Phil drove back to the hotel. The oppressive silence made Helen’s head ache—or maybe it was the battle with Rob. She dry-swallowed two aspirins and was grateful when she was back in their room. The big bed looked inviting.
“I’ll sleep on the sofa,” Phil said, grabbing two pillows and the bedspread.
He’s going to have fun sleeping on that short, hard sofa, she thought.
The next morning, Helen was awakened by her cell phone ringing. She fished it out of her purse and answered with a groggy “Hello.”
“Helen, it’s Joan. Joan Right, the server at Cy’s on the Pier,” she said. “I sneaked out on my break to tell you. Cy’s going to give the bribe to the commissioner at the restaurant tonight, at closing time. In cash. Frank has settled for four days.
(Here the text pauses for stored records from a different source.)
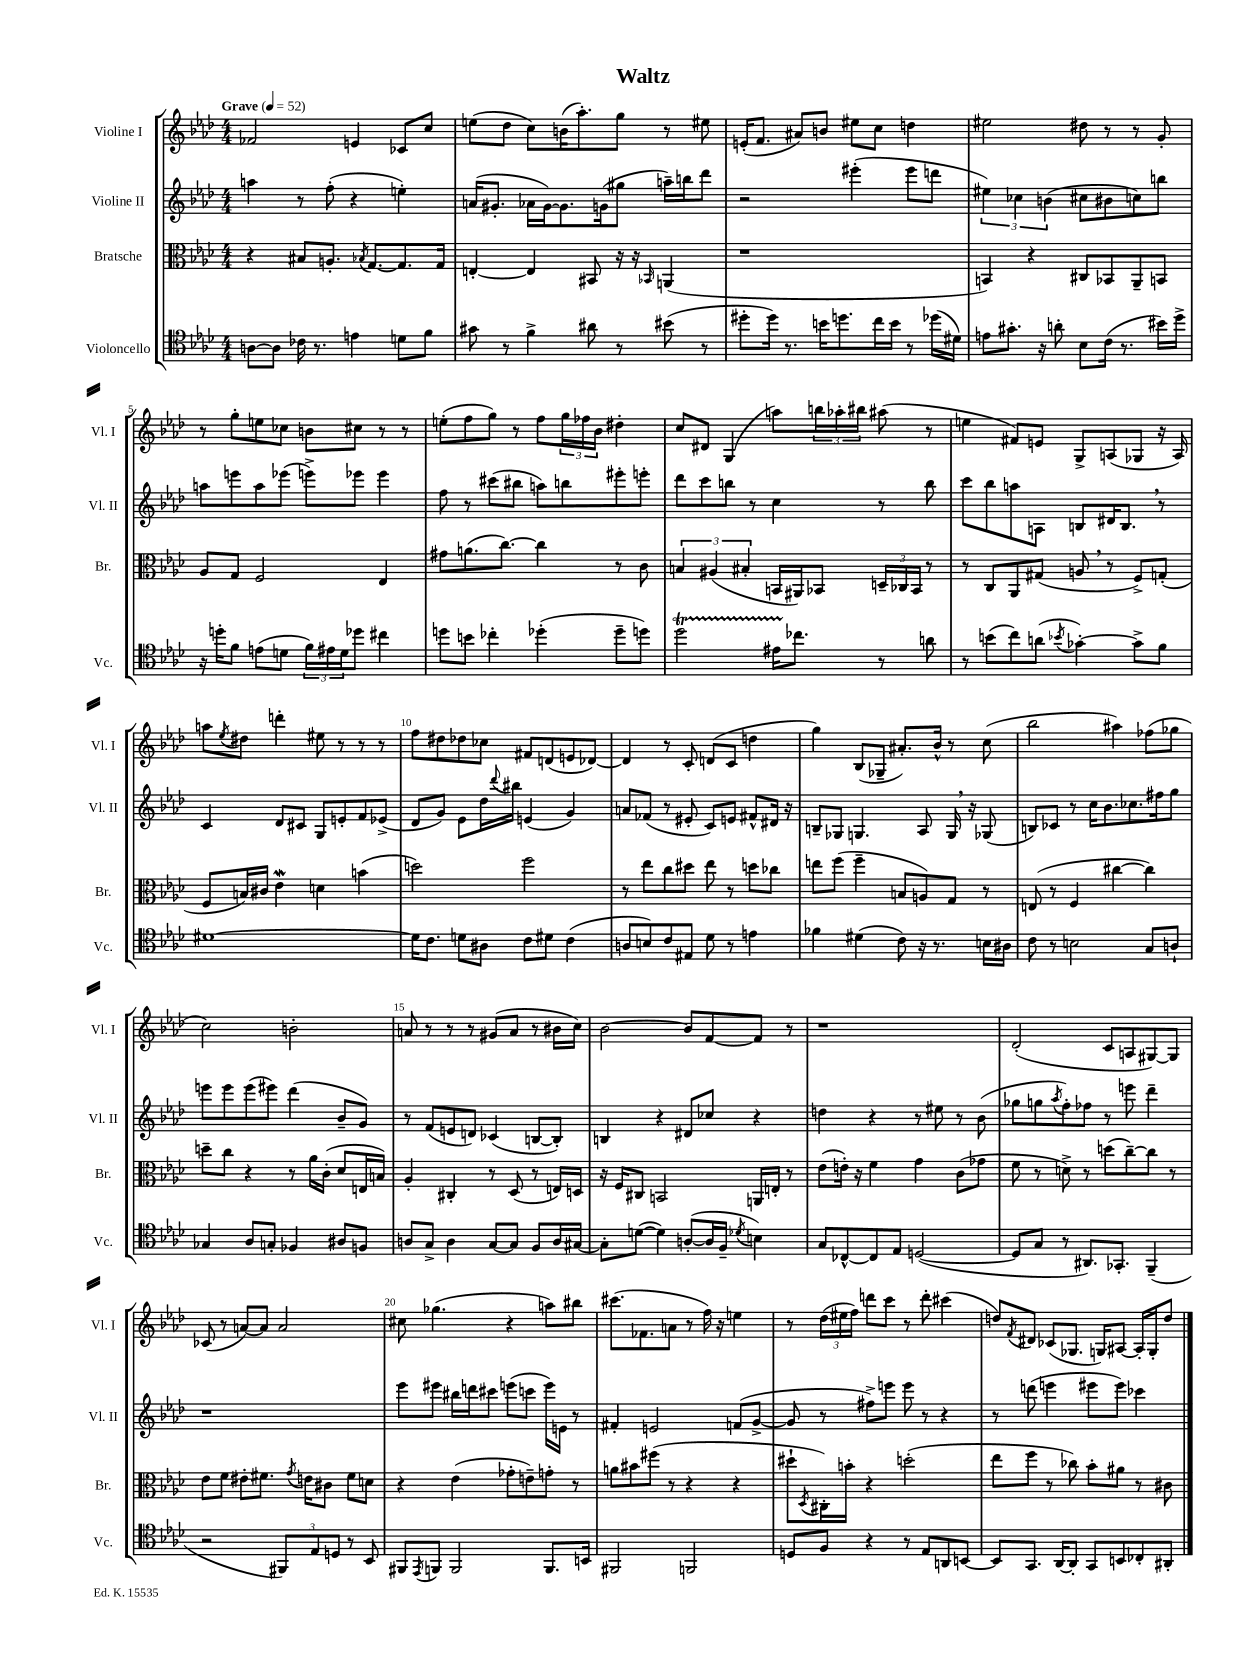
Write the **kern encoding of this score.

**kern	**kern	**kern	**kern
*staff4	*staff3	*staff2	*staff1
*clefC4	*clefC3	*clefG2	*clefG2
*k[b-e-a-d-]	*k[b-e-a-d-]	*k[b-e-a-d-]	*k[b-e-a-d-]
*M4/4	*M4/4	*M4/4	*M4/4
*MM52	*MM52	*MM52	*MM52
[8A\L	4r	4aa\	2f-/
8A\]J	.	.	.
16c-\	8B#/L	8r	.
8.r	.	.	.
.	8.A'/J	(8ff'\	.
4e\	.	4r	4e/
.	8qB-/	.	.
.	[8.G/L	.	.
8d\L	8.G/]	4ee'\)	8c-/L
8f\J	.	.	8cc/J
.	16G/Jk	.	.
=	=	=	=
8g#\	[4E'/	(16a/LK	(8ee\L
.	.	8.g#'/J	.
8r	.	.	8dd-\J
4f^\	4E/]	16a-\LL	8cc\L)
.	.	[16g#\J)	.
.	.	8.g#\]	(16b\K
.	.	.	8.aa-'\)
8a#\	8BB#/	.	.
.	.	(16g\k	.
8r	16r	8gg#\J	8gg\J
.	16r	.	.
.	16qqBB-/	.	.
(8b#\	(4AA/	16aa~\LL)	8r
.	.	16bb\J	.
8r	.	8ddd-\J	8ee#\
=	=	=	=
8dd#'\L	1r	2r	(16e'/LK
.	.	.	8.f/J
16dd#\Jk)	.	.	.
8.r	.	.	.
.	.	.	8a#/L)
16b\LK	.	.	8b/J
8.dd\	.	.	.
.	.	(4eee#'\	8ee#\L
16cc\L	.	.	8cc\J
16b\JJ	.	.	.
8r	.	8eee#\L	4dd\
(16dd-\LL	.	8ddd\J	.
16d#\JJ)	.	.	.
=	=	=	=
8e\L	4BB/)	6ee#\)	2ee#\
8.g#'\J	.	.	.
.	.	6cc-\	.
.	4r	.	.
16r	.	.	.
.	.	(6b\	.
8a'\	.	.	.
8B-\L	8C#/L	8cc#\L	8dd#\
(16c\Jk	8BB-/	8b#\	8r
8.r	.	.	.
.	8AA-~/	8cc\)	8r
16b#\LL)	8BB/J	8bb\J	8g'/
16dd-^\JJ	.	.	.
=	=	=	=
16r	8A-/L	8aa\L	8r
16dd'\LK	.	.	.
8f\J	8G/J	8eee\	8gg'\L
(8e\L	2F/	8aa\	8ee\
8d\J	.	(8eee-\J	8cc-\J
24f\LL)	.	8eee^\L)	8b\L
24e#\	.	.	.
24d\J	.	.	.
8dd-\J	.	8eee-\J	8cc#\J
4cc#\	4E-/	4eee-\	8r
.	.	.	8r
=	=	=	=
8dd\L	8g#\L	8ff\	(8ee'\L
8b\J	(8.a\	8r	8ff\
4cc-'\	.	(8ccc#\L	8gg\J)
.	[8.cc\J)	.	.
.	.	8bb#\J	8r
(4dd-'\	4cc\]	8aa\L)	8ff\L
.	.	8bb\	24gg\L
.	.	.	24ff-\
.	.	.	24b-\JJ
8dd-~\L	8r	8eee#'\	4dd#'\
8dd\J)	8c\	8eee'\J	.
=	=	=	=
2dd-\	6B/	8ddd-\L	8cc/L
.	.	8ccc\	8d#/J
.	(6A#/	.	.
.	.	8bb\J	(4G/
.	6B#'/	.	.
.	.	8r	.
16e#\LK	16BB/LL	4cc\	8aa\L)
8.cc-\J	16AA#/J)	.	.
.	8BB-/J	.	24bb\L
.	.	.	24aa-'\
.	.	.	24bb#\JJ
8r	24D~/LL	8r	(8aa#\
.	24C-/	.	.
.	24BB-/JJ	.	.
8a\	8r	8bb\	8r
=	=	=	=
8r	8r	8ccc\L	4ee\
(8b\L	8C/L	8bb-\	.
8cc\)	8AA-/	8aa\	8f#/L)
(8a\J	(8G#/J	8A\J	8e/J
8qb-/	.	.	.
[4g-'\)	8A/	8B/L	8G^/L
.	8r	16d#/K	(8A/
.	.	8.B/J	.
8g-^\]L	8F^/L)	.	8G-/J
8f\J	(8G'/J	8r	16r
.	.	.	16A/)
=	=	=	=
[1d#	8F/L	4c/	8aa\L
.	.	.	8qee-/
.	16B/L)	.	8dd#\J
.	16c#/JJ	.	.
.	4e-\	8d-/L	4ddd'\
.	.	8c#/J	.
.	4d\	8G/L	8ee#\
.	.	8e'/	8r
.	(4b\	8f/	8r
.	.	(8e-^/J	8r
=	=	=	=
16d#\]LK	2dd\)	8d-/L	8ff\L
8.c\J	.	.	.
.	.	8g/J)	8dd#\
8d\L	.	8e-\L	8dd-\
8A#\J	.	16dd-\L	8cc-\J
.	.	8qqddd-/	.
.	.	16bb#\JJ	.
8c\L	2ff\	(4e/	8f#/L
8d#\J	.	.	(8d/
(4c\	.	4g/)	8e/
.	.	.	[8d-/J)
=	=	=	=
8A/L	8r	8a/L	4d-/]
8B/)	8ee-\L	(8f-/J	.
8c/	8cc\	8r	8r
8E#/J	8dd#\J	8e#'/	8c'/
8d-\	8ee-\	8c/L)	(8d/L
8r	8r	8e/J	8c/J
4e\	8dd\L	8f#^^/L	4dd\
.	8cc-\J	16d#/Jk	.
.	.	16r	.
=	=	=	=
4f-\	8ee\L	8B~/L	4gg\)
.	(8ff\J	8G-/J	.
(4d#\	4ff~\	4.G/	(8B-/L
.	.	.	8G-~/J
8c\)	8B/L	.	8.a#'/L)
16r	8A/)	8A-/	.
8.r	.	.	16b-^^/Jk
.	8G/J	16G/	8r
.	.	16r	.
16B\LL	8r	(8G-/	(8cc\
16A#\JJ	.	.	.
=	=	=	=
8c\	(8E/	8B/L)	2bb-\
8r	8r	8c-/J	.
2B\	4F/	8r	.
.	.	16cc\LK	.
.	.	8.b-\	.
.	[4cc#\	.	4aa#\)
.	.	8.cc-\	.
8G/L	4cc#\])	.	(8ff-\L
.	.	16ff#\k	.
8A`/J	.	8gg\J	8gg-\J
=	=	=	=
4G-/	8dd~\L	8eee\L	2cc\)
.	8cc\J	8eee\	.
8A-/L	4r	(8eee\	.
8G'/J	.	8eee#\J)	.
4F-/	8r	(4ddd-\	2b'\
.	16a-\LL	.	.
.	(16c'\JJ	.	.
8A#/L	8d-/L	8b-~/L	.
8F/J	16E/L	8g/J)	.
.	16B/JJ)	.	.
=	=	=	=
8A/L	4A-'/	8r	8a/
8G^/J	.	(8f/L	8r
4A\	4C#'/	8e/	8r
.	.	8d/J)	8r
[8G/L	8r	(4c-/	(8g#/L
8G/]J	(8D-/	.	8a/J
8F/L	8r	[8B/L	8r
16A/L	16E/LL)	8B'/]J)	16b#\LL
[16G#/JJ	16D/JJ	.	16cc\JJ)
=	=	=	=
8G#'\]L	16r	4B/	[2b-\
.	16F/LK	.	.
([8d\J	8C#/J	.	.
4d\])	2BB/	4r	.
([8A'/L	.	8d#/L	8b-/]L
16A/]L	.	8cc-/J	[8f/
16F~/JJ	.	.	.
8qd-/	.	.	.
4B\)	16AA/LL	4r	8f/]J
.	16E'/JJ	.	.
.	8r	.	8r
=	=	=	=
8G/L	(8e-\L	4dd\	1r
[8C-^^/	16e'\Jk)	.	.
.	16r	.	.
8C-/]	4f\	4r	.
8E-/J	.	.	.
([2D/	4g\	8r	.
.	.	8ee#\	.
.	(8c\L	8r	.
.	8g-\J	(8b-\	.
=	=	=	=
8D/]L	8f\	8gg-\L	(2d-'/
8G/J	8r	8gg\	.
.	.	8qaa-/	.
8r	8d^\)	8ff'\)	.
8.AA#/L)	8r	8ff-\J	.
.	(8dd\L	8r	8c/L
8.GG-'/J	.	.	.
.	[8cc~\)	8eee\	8A/
(4FF~/	8cc\]J	4ddd-~\	[8G#/)
.	8r	.	8G#/]J
=	=	=	=
2r	8e-\L	1r	(8c-/
.	8f\J	.	8r
.	8e#'\L	.	[8a/L)
.	8.f#\J	.	8a/]J
12FF#/L)	.	.	2a/
.	8qg/	.	.
.	16e\LK	.	.
12E-/	.	.	.
.	8c#\J	.	.
12D/J	.	.	.
8r	8f#\L	.	.
8BB-/	8d\J	.	.
=	=	=	=
8FF#/L	4r	8eee-\L	8cc#\
8qEE-/	.	.	.
8FF/J	.	8eee#\J	(4.gg-\
2FF/	(4e-\	16bb#\LL	.
.	.	16ddd\J	.
.	.	8ccc#\J	.
.	8g-'\L	(8eee\L	4r
.	8e~\)	8ccc\J	.
8.FF/L	8g'\J	16eee\LL)	8aa\L)
.	.	16e\JJ	.
.	8r	8r	8bb#\J
16BB/Jk	.	.	.
=	=	=	=
2FF#/	8a\L	4f#'/	(8.ccc#\L
.	8b#\	.	.
.	.	.	8.f-\
.	(8ff#\J	2e/	.
.	8r	.	8a\J
2FF/	4r	.	8r
.	.	.	16ff\)
.	.	.	16r
.	4r	(8f/L	4ee\
.	.	[8g^/J	.
=	=	=	=
8D/L	8dd#`\L	8g/]	8r
.	8qD-/	.	.
8F/J	16C#'\L)	8r	(24dd-\LL
.	.	.	24ee#\
.	16b'\JJ	.	.
.	.	.	24ff\JJ)
4r	4r	8ff#^\L)	8ddd\L
.	.	8eee\J	8ccc\J
8r	(2dd'\	8eee\	8r
8E-/L	.	8r	8ddd'\
8AA/	.	4r	(4ccc#\
[8BB/J	.	.	.
=	=	=	=
8BB/]L	8ee-\L	8r	8dd/L)
.	.	.	8qf/
8.GG/J	8ff\J	(8ddd\	8d#/J
.	8r	4eee\	(8c-/L
[16AA-/LK	.	.	.
8AA-'/]J	8cc-\)	.	8.G-/J
8GG/L	8b-'\L	8eee#\L	.
.	.	.	16G/LK)
8BB/	8a#\J	8eee#\J)	[8A#/J
8C-'/	8r	4ccc-\	16A#'/]LL
.	.	.	16G'/J
8AA#'/J	8c#\	.	8dd/J
==	==	==	==
*-	*-	*-	*-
Can you be here tonight about eight thirty?”
“We’re flying home today,” Helen said. “If there are no delays, we should make it.”
“Wear a disguise,” Joan said. “Cy’s acting real jumpy. Don’t take any
chances.”
“You, either,” Helen said.
She hung up the phone and checked the time on her watch. Eight thirty a.m. That would make it nine thirty in Fort Lauderdale. They didn’t have to leave for the airport for nearly three hours. Phil was sitting at the round table near the window, reading the St. Louis City Gazette and drinking coffee.
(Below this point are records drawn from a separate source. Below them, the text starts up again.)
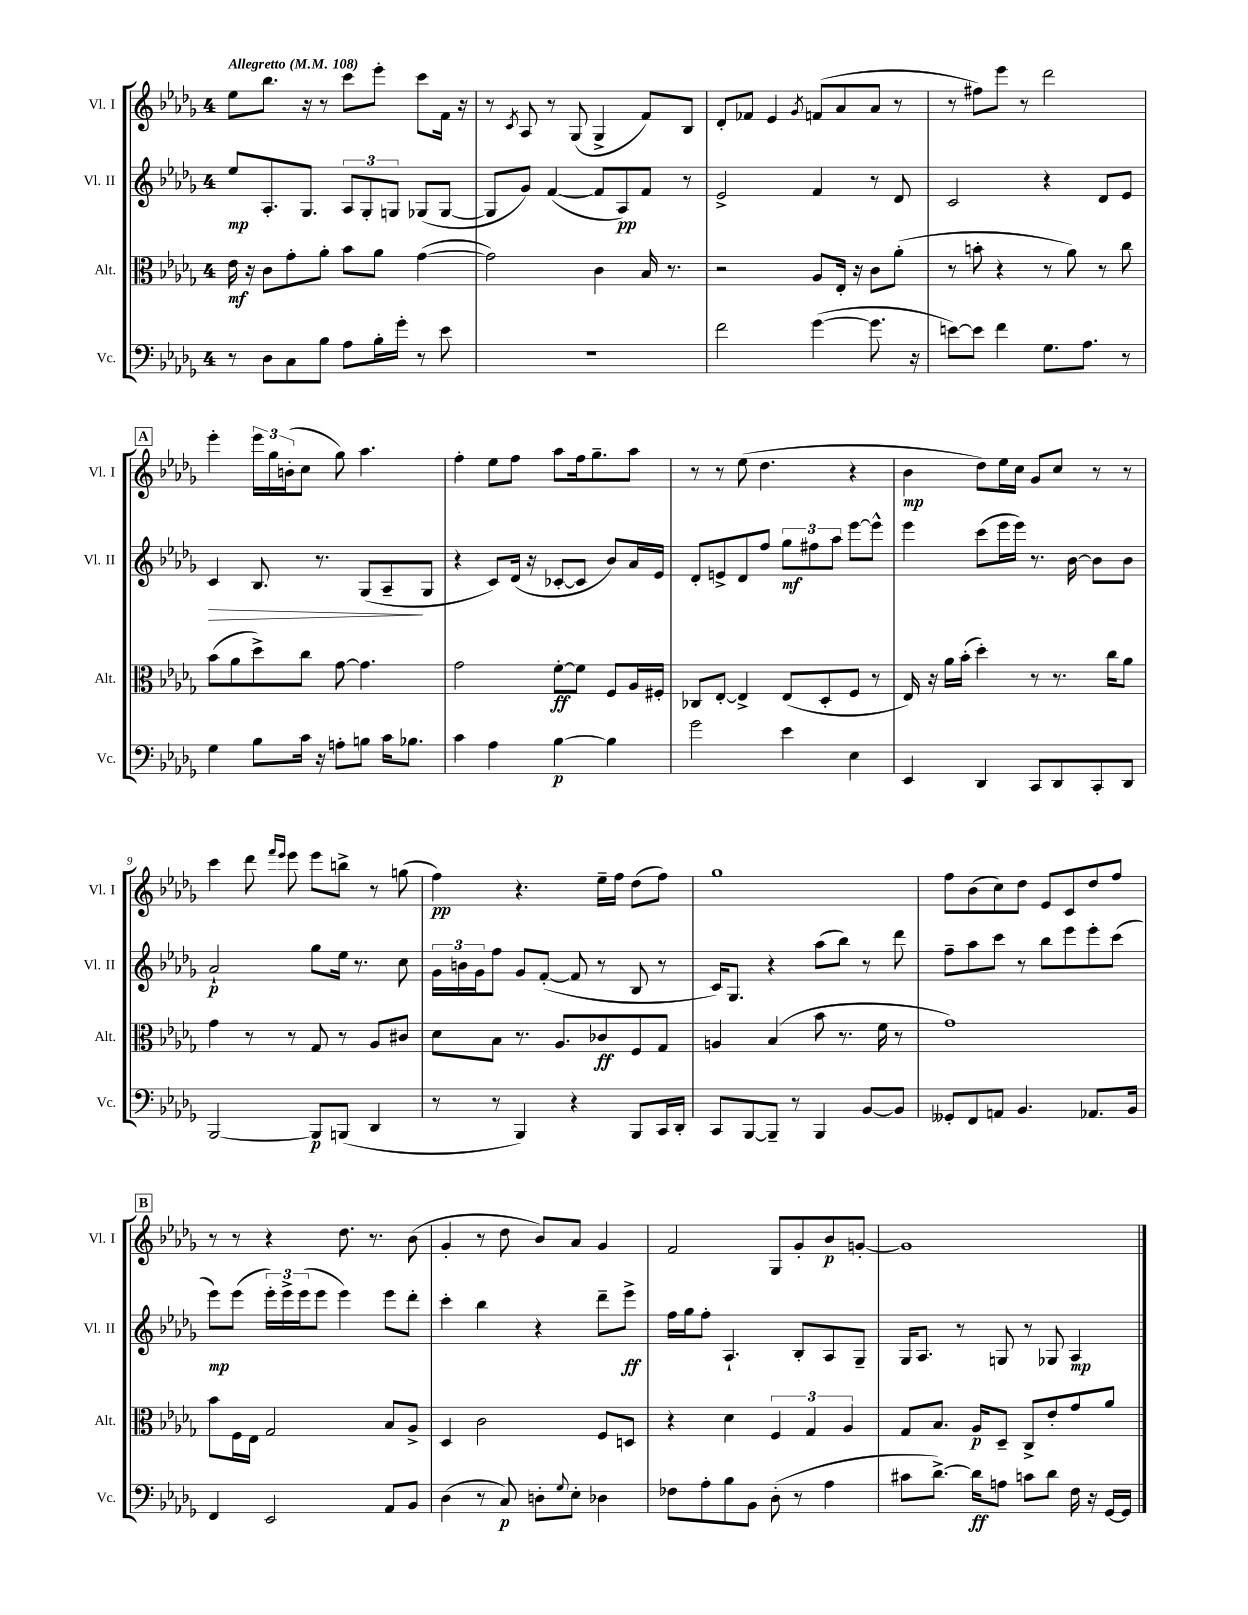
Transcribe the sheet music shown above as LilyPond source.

<<
\new StaffGroup <<
\new Staff = "s0" \with { instrumentName = "Vl. I" shortInstrumentName = "Vl. I" } {
    \clef treble \key des \major \once \override Staff.TimeSignature.style = #'single-digit \time 4/4 \tempo "Allegretto" 4 = 108
    ees''8 bes''8. r16 r8 c'''8 ees'''8-. c'''8 f'16 r16 |
    r8 \acciaccatura { c'8 } aes8 r8 ges8( ges4-> f'8) bes8 |
    des'8-. fes'8 ees'4 \acciaccatura { ges'8 } f'8( aes'8 aes'8 r8 |
    r8 fis''8) ees'''8 r8 des'''2 |
    \mark \markup { \box "A" } ees'''4-. \tuplet 3/2 { ees'''16 ges''16 b'16-.( } c''8 ges''8) aes''4. |
    f''4-. ees''8 f''8 aes''8 f''16 ges''8.-- aes''8 |
    r8 r8 ees''8( des''4. r4 |
    bes'4\mp des''8) ees''16 c''16 ges'8 c''8 r8 r8 |
    c'''4 des'''8 \grace { f'''16 ees'''16 } ees'''8 ees'''8 b''8-> r8 g''8( |
    f''4\pp) r4. ees''16-- f''16 des''8( f''8) |
    ges''1 |
    f''8 bes'8( c''8) des''8 ees'8 c'8 des''8 f''8 |
    \mark \markup { \box "B" } r8 r8 r4 des''8. r8. bes'8( |
    ges'4-. r8 des''8 bes'8) aes'8 ges'4 |
    f'2 ges8 ges'8-. bes'8\p g'8~-. |
    g'1 \bar "|." |
}
\new Staff = "s1" \with { instrumentName = "Vl. II" shortInstrumentName = "Vl. II" } {
    \clef treble \key des \major \once \override Staff.TimeSignature.style = #'single-digit \time 4/4
    ees''8\mp aes8.-. ges8. \tuplet 3/2 { aes8 ges8-. g8 } ges8( ges8~ |
    ges8 ges'8) f'4~( f'8 aes8\pp) f'8 r8 |
    ees'2-> f'4 r8 des'8 |
    c'2 r4 des'8 ees'8 |
    \mark \markup { \box "A" } c'4\> bes8. r8. ges8( aes8--\! ges8 |
    r4 c'8) des'16( r16 ces'8~-. ces'8 bes'8) aes'16 ees'16 |
    des'8-. e'8-> des'8 f''8 \tuplet 3/2 { ges''8\mf fis''8 aes''8 } ees'''8~ ees'''8-^ |
    ees'''4 c'''8( ees'''16 ees'''16) r8. bes'16~ bes'8 bes'8 |
    aes'2-!\p ges''8 ees''16 r8. c''8 |
    \tuplet 3/2 { ges'16 b'16 ges'16 } f''8 ges'8 f'8~-.( f'8 r8 bes8 r8 |
    c'16) ges8. r4 aes''8( bes''8) r8 des'''8 |
    f''8-- aes''8 c'''8 r8 bes''8 ees'''8 ees'''8-. c'''8( |
    \mark \markup { \box "B" } ees'''8\mp) ees'''8( \tuplet 3/2 { ees'''16-.) ees'''16-> ees'''16( } ees'''8 ees'''4) ees'''8 des'''8-. |
    c'''4-. bes''4 r4 des'''8-- ees'''8->\ff |
    f''16 ges''16 f''8-. aes4.-! bes8-. aes8 ges8-- |
    ges16 aes8. r8 g8 r8 ges8 aes4\mp \bar "|." |
}
\new Staff = "s2" \with { instrumentName = "Alt." shortInstrumentName = "Alt." } {
    \clef alto \key des \major \once \override Staff.TimeSignature.style = #'single-digit \time 4/4
    ees'16\mf r16 c'8 ges'8-. aes'8-. bes'8 aes'8 ges'4~( |
    ges'2) c'4 bes16 r8. |
    r2 aes8 ees16-. r16 c'8 aes'8-.( |
    r8 b'8-. r4 r8 aes'8) r8 c''8 |
    \mark \markup { \box "A" } bes'8( aes'8 des''8->) c''8 ges'8~ ges'4. |
    ges'2 f'8~-.\ff f'8 f8 aes16 fis16-. |
    ces8 ees8~-. ees4-> ees8( des8-. f8 r8 |
    ees16) r16 aes'16 bes'16-.( des''4-.) r8 r8. c''16 aes'8 |
    ges'4 r8 r8 ges8 r8 aes8 cis'8 |
    des'8 bes8 r8. aes8. ces'8\ff f8 ges8 |
    a4 bes4( bes'8 r8. f'16 r8 |
    ges'1) |
    \mark \markup { \box "B" } bes'8 f16 ees16 ges2 bes8 aes8-> |
    des4 c'2 f8 d8 |
    r4 des'4 \tuplet 3/2 { f4 ges4 aes4 } |
    ges8 bes8. aes16\p des8-- c8-> ees'8-. ges'8 aes'8 \bar "|." |
}
\new Staff = "s3" \with { instrumentName = "Vc." shortInstrumentName = "Vc." } {
    \clef bass \key des \major \once \override Staff.TimeSignature.style = #'single-digit \time 4/4
    r8 des8 c8 bes8 aes8 bes16-. ges'16-. r8 ees'8 |
    r1 |
    f'2 ges'4~( ges'8. r16 |
    e'8~) e'8 f'4 ges8. aes8. r8 |
    \mark \markup { \box "A" } ges4 bes8 c'16 r16 a8-. b8 c'16 bes8. |
    c'4 aes4 bes4~\p bes4 |
    ges'2 ees'4 ees4 |
    ees,4 des,4 c,8 des,8 c,8-. des,8 |
    bes,,2~ bes,,8\p b,,8( des,4 |
    r8 r8 bes,,4) r4 bes,,8 c,16 des,16-. |
    c,8 bes,,8~ bes,,8-- r8 bes,,4 bes,8~ bes,8 |
    geses,8-. f,8 a,8 bes,4. aes,8. bes,16 |
    \mark \markup { \box "B" } f,4 ees,2 aes,8 bes,8 |
    des4( r8 c8\p) d8-. \appoggiatura { ges8 } ees8-. des4 |
    fes8 aes8-. bes8 bes,8 des8-.( r8 aes4 |
    cis'8 des'8.~->) des'16\ff a8 c'8 des'8 f16 r16 ges,16~ ges,16 \bar "|." |
}
>>
>>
“Phil,” she said. “Joan says that Cy’s going to bribe Commissioner Frank Gordon tonight at the restaurant with cash. We have to be there. If we catch Cy buying the commissioner’s vote, we can save Sunny Jim. Joan said I should wear a disguise. I’ll buy a cheap blond wig here and some tourist clothes at the Lauderdale airport. We should have Margery at the restaurant, too. I can call her now.”
“I’ll get Valerie Cannata at Channel Seventy-seven,” he said. “She’ll want to know Frank the Fixer is involved in a bribery attempt.”
“This is a primo setup for an investigative reporter,” Helen said.
Phil set down the City Gazette.
“Are we mentioned in today’s paper?” Helen asked.
“We caught a break,” he said. “The paper says Rob darted into traffic and was a pedestrian fatality. The truck driver wasn’t charged and no one else is mentioned.”
“This operation has gone incredibly well,” Helen said.
Phil grunted, dialed Valerie’s number and put her on speaker. “I’m in the editing suite,” she said, sounding slightly breathless. “Make it quick.”
Phil did.
“Shut up!” she said. “I’ve been watching Frank the Fixer for four months. I’m itching to catch him in the act. When and where?”
Phil told her.
“I’m in, but don’t meet me at the station,” Valerie said.
“There’s a Target on Riggs Beach Road near I-95. I’ll meet you there at eight tonight,” Helen said, “and we can go in your car. I think Cy knows mine. I’ll dress as a tourist in loud clothes and wear a wig.”
“Me, too,” Valerie said. “I have a really ugly T-shirt I got as a gift. Ooh, I smell another Emmy.”
Next, Helen called Margery on the room phone. “We’ve got a job for you tonight,” she said. “Are you free?”